Exercise aim: Answer with a number only: how many lines of the entries below contain the word "grain"?

(Record set)

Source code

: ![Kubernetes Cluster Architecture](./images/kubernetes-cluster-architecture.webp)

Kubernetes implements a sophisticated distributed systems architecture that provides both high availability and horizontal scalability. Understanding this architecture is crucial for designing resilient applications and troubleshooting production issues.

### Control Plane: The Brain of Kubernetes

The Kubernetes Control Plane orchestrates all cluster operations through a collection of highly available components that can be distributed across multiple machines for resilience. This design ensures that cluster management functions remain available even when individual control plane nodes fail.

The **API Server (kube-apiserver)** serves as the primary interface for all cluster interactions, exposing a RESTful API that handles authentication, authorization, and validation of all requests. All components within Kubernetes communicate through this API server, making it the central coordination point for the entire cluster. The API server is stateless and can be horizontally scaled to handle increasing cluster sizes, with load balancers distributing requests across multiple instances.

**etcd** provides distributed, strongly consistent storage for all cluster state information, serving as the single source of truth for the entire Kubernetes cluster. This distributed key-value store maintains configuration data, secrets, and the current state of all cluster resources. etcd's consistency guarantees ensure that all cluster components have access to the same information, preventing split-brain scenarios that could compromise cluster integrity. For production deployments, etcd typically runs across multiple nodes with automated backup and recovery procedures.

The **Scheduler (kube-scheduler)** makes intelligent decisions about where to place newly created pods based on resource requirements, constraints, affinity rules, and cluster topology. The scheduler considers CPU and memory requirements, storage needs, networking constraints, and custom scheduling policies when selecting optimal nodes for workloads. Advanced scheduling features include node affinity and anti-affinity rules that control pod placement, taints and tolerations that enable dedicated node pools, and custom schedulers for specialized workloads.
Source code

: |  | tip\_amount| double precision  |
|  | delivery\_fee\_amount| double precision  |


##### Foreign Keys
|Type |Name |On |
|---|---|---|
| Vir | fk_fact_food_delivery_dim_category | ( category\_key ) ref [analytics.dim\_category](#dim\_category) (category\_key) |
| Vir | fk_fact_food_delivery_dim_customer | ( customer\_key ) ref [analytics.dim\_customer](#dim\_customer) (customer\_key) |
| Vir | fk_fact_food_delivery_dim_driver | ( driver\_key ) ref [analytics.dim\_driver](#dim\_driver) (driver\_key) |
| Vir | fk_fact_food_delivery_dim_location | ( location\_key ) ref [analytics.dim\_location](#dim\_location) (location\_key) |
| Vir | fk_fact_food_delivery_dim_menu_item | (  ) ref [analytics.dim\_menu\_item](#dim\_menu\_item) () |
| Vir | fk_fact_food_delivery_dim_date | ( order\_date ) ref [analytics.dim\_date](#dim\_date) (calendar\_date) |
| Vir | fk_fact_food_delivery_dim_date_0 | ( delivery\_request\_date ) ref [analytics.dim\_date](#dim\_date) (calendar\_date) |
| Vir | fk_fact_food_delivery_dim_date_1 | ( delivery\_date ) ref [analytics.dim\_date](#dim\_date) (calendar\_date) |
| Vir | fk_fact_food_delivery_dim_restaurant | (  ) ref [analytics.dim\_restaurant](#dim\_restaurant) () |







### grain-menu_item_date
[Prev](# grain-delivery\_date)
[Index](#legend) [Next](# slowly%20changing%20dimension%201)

(End Record set)

Exercise answer: 2